Molson Coors plunged 8.7 percent as lower sales volume sunk revenue and profit during the fourth quarter. The brewer will also restate some past results. The maker of Molson and Coors beer said tax accounting errors in 2016 and 2017 prompted the restatements.


German conglomerate JAB Holdings hopes to take a majority stake in Coty Inc., the maker of CoverGirl, Max Factor and Hugo boss cosmetics.

JAB is offering to buy up existing stock from shareholders at $11.65 per share, a 20 percent premium from its closing price on Monday. The goal is to eventually own 60 percent of the company’s stock. Coty’s CEO, Camillo Pane, recently resigned from the company, which faces supply chain and revenue difficulties.

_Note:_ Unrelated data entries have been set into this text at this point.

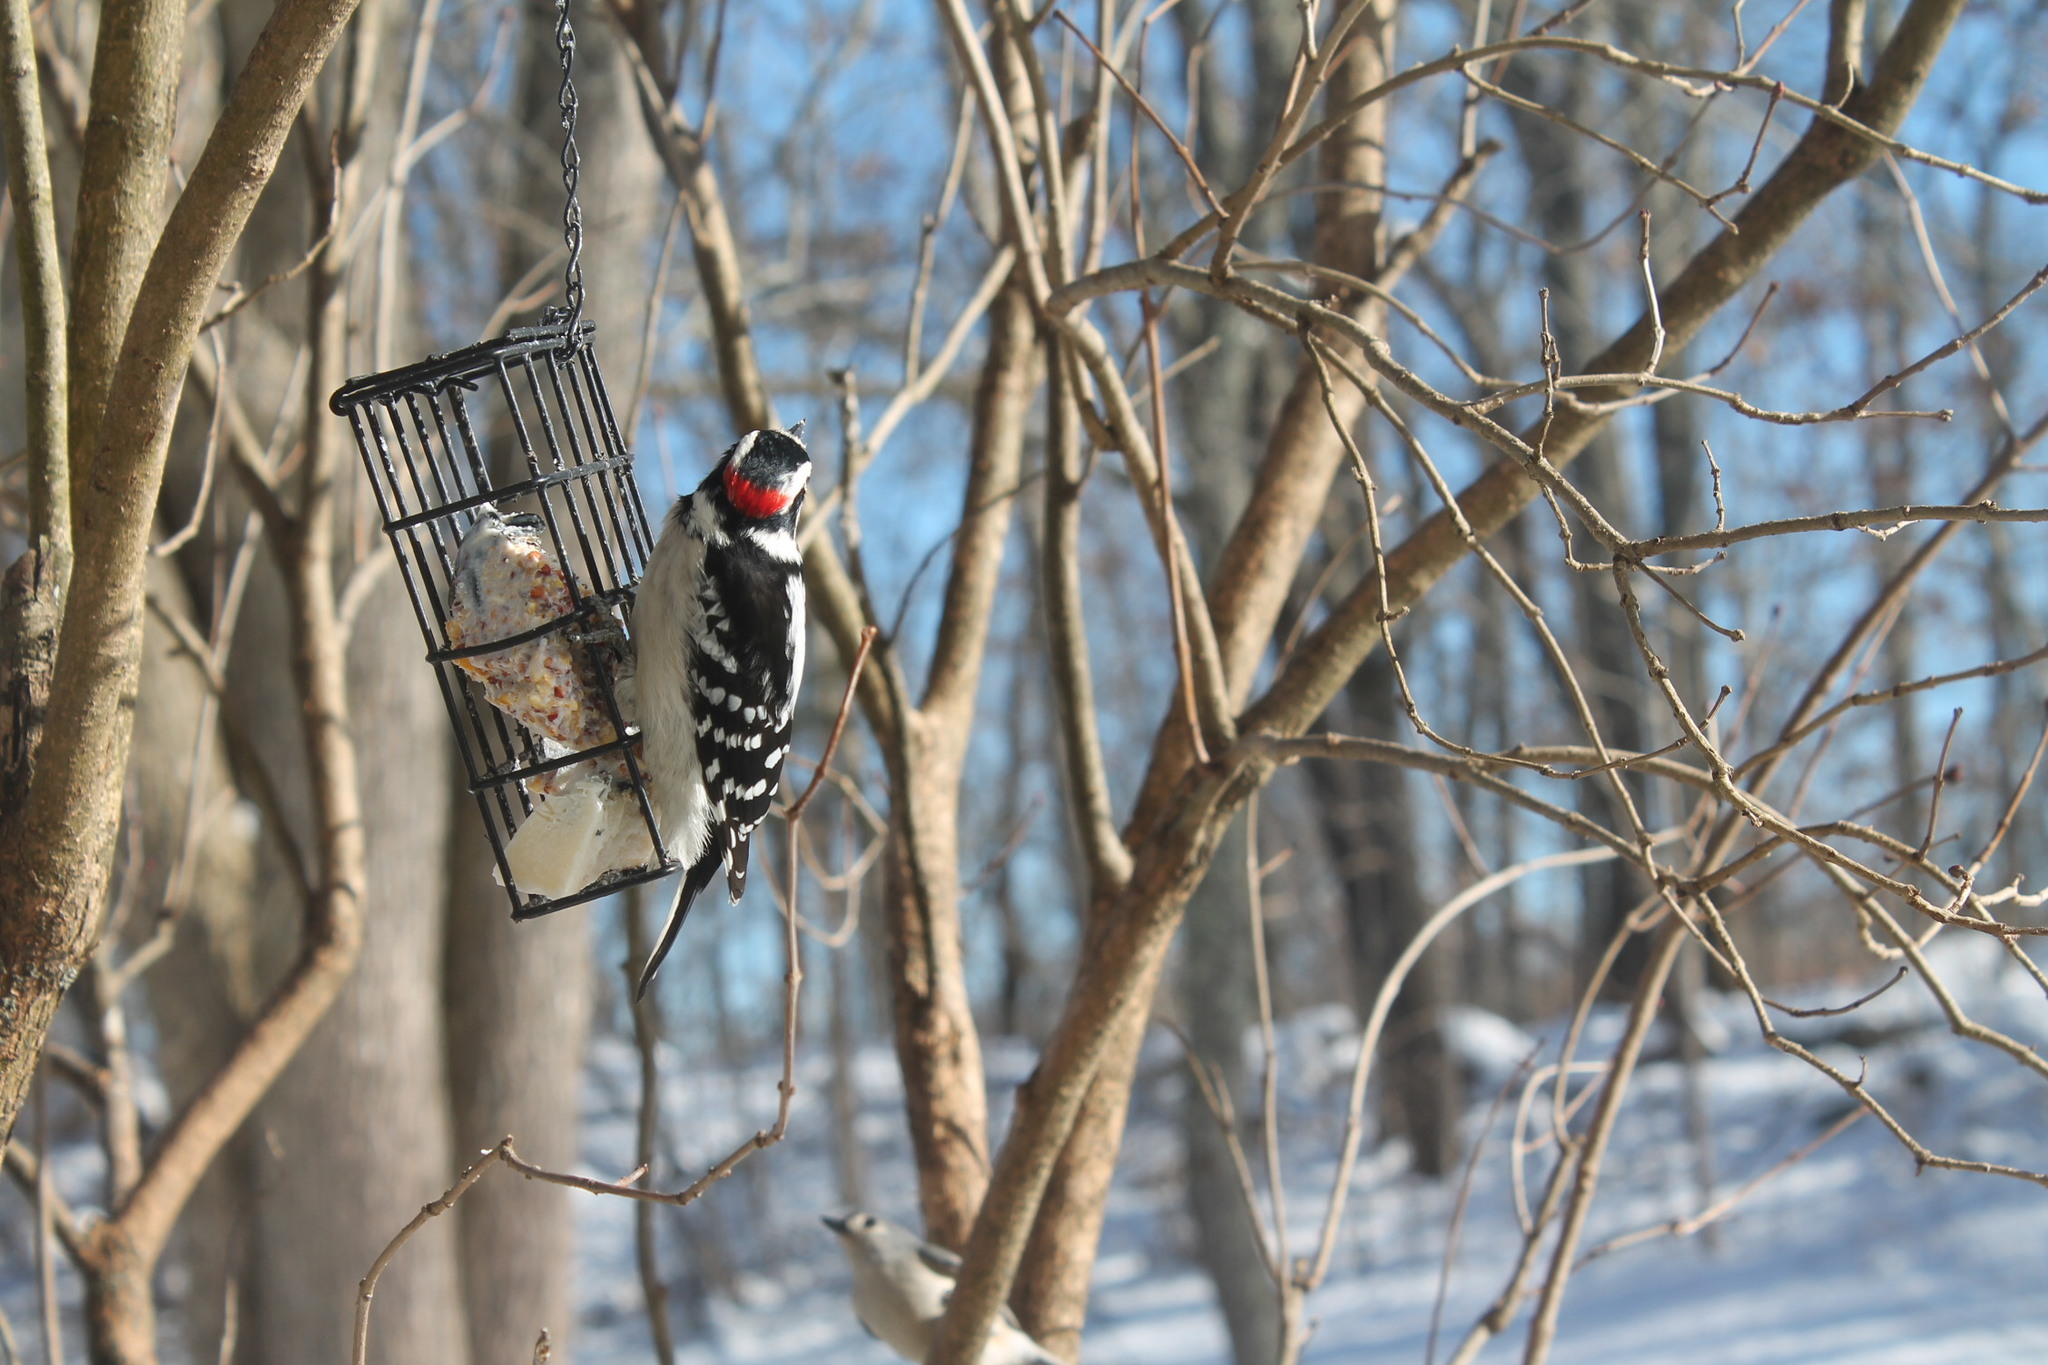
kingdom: Animalia
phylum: Chordata
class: Aves
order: Piciformes
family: Picidae
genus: Dryobates
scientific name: Dryobates pubescens
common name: Downy woodpecker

Coty’s shares jumped 13.1 percent.


U.S. benchmark crude rose 1.3 percent to settle at $53.10 per barrel in New York. Brent crude, the standard for international oil prices, gained 1.5 percent to close at $62.42 per barrel in London.

In other energy futures trading, wholesale gasoline added 0.6 percent to $1.43 a gallon. Heating oil climbed 0.9 percent to $1.90 a gallon. Natural gas gained 1.7 percent to $2.69 per 1,000 cubic feet.


Bond prices fell. The yield on the 10-year Treasury rose to 2.69 percent from 2.66 percent late Monday.


The dollar rose to 110.52 yen from 110.40 yen on Monday. The euro strengthened to $1.1331 from $1.1276.


Gold added 0.2 percent to $1,314 an ounce. Silver was little changed at $15.69 an ounce. Copper dropped 0.6 percent to $2.77 a pound.